Source text:
To understand the relationship between the environment and children’s health, The World Health Organization (WHO) recently conducted a comprehensive study: WHO Report: Children’s Environmental Health.
The results are shocking.
According to the WHO, more than three million children under five die each year from environment-related causes and conditions.
Three million is more than the population of Chicago.
Environment and Children’s Health Issues
As a result, the relationship between the environment and children’s health issues has become one of the most critical contributors to the global toll of child deaths annually.
These environmental risk factors include:
- Polluted indoor and outdoor air.
- Contaminated water.
- Lack of adequate sanitation.
- Toxic hazards.
- Synthetic pesticide use.
- Disease vectors.
- Ultraviolet radiation.
- Degraded ecosystems.
The environmental hazards and pollution are a major contributor to:
- Childhood deaths.
- Illnesses and disability from acute respiratory disease.
- Diarrheal diseases.
- Physical injuries.
- Insect-borne diseases.
- Perinatal infections.
Especially relevant, pregnant women living and working in hazardous environments and poor mothers and their children are at a higher risk:
- As a result, they are exposed to the most degraded environments.
- Also, they’re often unaware of the health implications.

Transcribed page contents

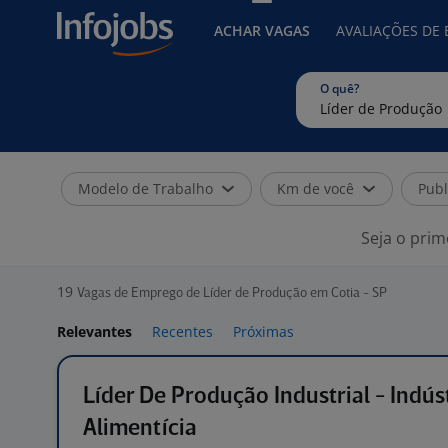
ACHAR VAGAS
AVALIAÇÕES DE
O quê?
Modelo de Trabalho
Km de você
Publ
Seja o prim
19
Vagas de Emprego de Líder de Produção em Cotia - SP
Relevantes
Recentes
Próximas
Líder De Produção Industrial - Indús
Alimentícia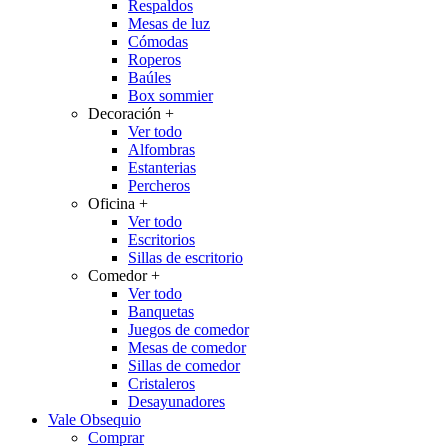
Respaldos
Mesas de luz
Cómodas
Roperos
Baúles
Box sommier
Decoración
+
Ver todo
Alfombras
Estanterias
Percheros
Oficina
+
Ver todo
Escritorios
Sillas de escritorio
Comedor
+
Ver todo
Banquetas
Juegos de comedor
Mesas de comedor
Sillas de comedor
Cristaleros
Desayunadores
Vale Obsequio
Comprar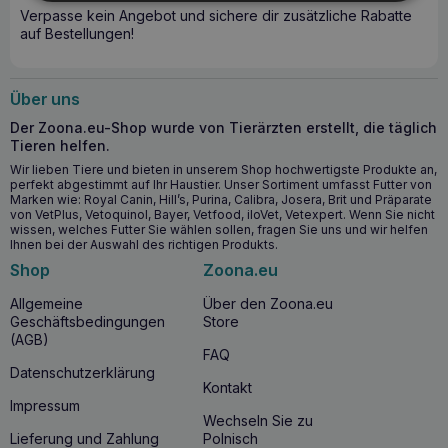
zu unterstützen. Das Futter ist mit wertvollen Vitaminen,
Verpasse kein Angebot und sichere dir zusätzliche Rabatte
Mineralien und Antioxidantien angereichert und enthält
auf Bestellungen!
natürlich keine künstlichen Farbstoffe, Konservierungsmittel
oder Geschmacksverstärker. Liebe für vierbeinige Hunde
Unser Futter wird aus Liebe für vierbeinige Hunde
hergestellt. Wir glauben, dass wir Sie mit unserer Arbeit,
Über uns
Erfahrung und Hingabe bei der anspruchsvollen täglichen
Der Zoona.eu-Shop wurde von Tierärzten erstellt, die täglich
Pflege Ihres geliebten Tieres unterstützen können!
Tieren helfen.
Animal Island Trockenfutter für ausgewachsene Hunde
Wir lieben Tiere und bieten in unserem Shop hochwertigste Produkte an,
Rind, 100 g Hersteller-Code UP-100-WOL Animal Island
perfekt abgestimmt auf Ihr Haustier. Unser Sortiment umfasst Futter von
Trockenfutter für ausgewachsene Hunde Rind, 100 g
Marken wie: Royal Canin, Hill’s, Purina, Calibra, Josera, Brit und Präparate
Marke Animal Island Zutaten Hauptbestandteile Rindfleisch
von VetPlus, Vetoquinol, Bayer, Vetfood, iloVet, Vetexpert. Wenn Sie nicht
(59%, davon: 40% getrocknetes Rindfleisch, 19% frisches
wissen, welches Futter Sie wählen sollen, fragen Sie uns und wir helfen
Ihnen bei der Auswahl des richtigen Produkts.
Rindfleisch), getrocknete Kartoffelflocken, Rinderfett (7%),
Süßkartoffeln, hydrolisierte Schweineleber (4%),
Shop
Zoona.eu
getrocknete Rübenschnitzel (aus Zuckerrüben),
getrocknete Bierhefe, Leinsamen, getrocknete Äpfel,
Allgemeine
Über den Zoona.eu
Mineralstoffe, Lachsöl (0,5%), getrocknete Zichorie,
Geschäftsbedingungen
Store
hydrolysiertes Kollagen, getrockneter Brokkoli,
(AGB)
getrocknete Tomaten, getrockneter Spinat, Glucosamin aus
FAQ
tierischem Gewebe (0,15%), Chondroitinsulfat (0,15%),
Datenschutzerklärung
Kontakt
getrocknete Cranberries, getrocknete Blaubeeren,
Impressum
gemischte Kräuterextrakte (Mojave-Yucca (0,15%),
Wechseln Sie zu
Rosmarinus sp., Curcuma sp., Citrus sp., Eugenia sp.)
Lieferung und Zahlung
Polnisch
Analytische Bestandteile Rohprotein (36 %), Rohfaser (3,5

Things to do:
[1] From the passage on children's environmental health, output the part that opens with the words containing "Three million is" and closes with "child deaths annually.".
[2] Translate this sentence from the passage on children's environmental health into Spanish: "Three million is more than the population of Chicago."
The records come from a different source than the text.

Results by task:
[1]
Three million is more than the population of Chicago.
Environment and Children’s Health Issues
As a result, the relationship between the environment and children’s health issues has become one of the most critical contributors to the global toll of child deaths annually.

[2] Tres millones son más que la población de Chicago.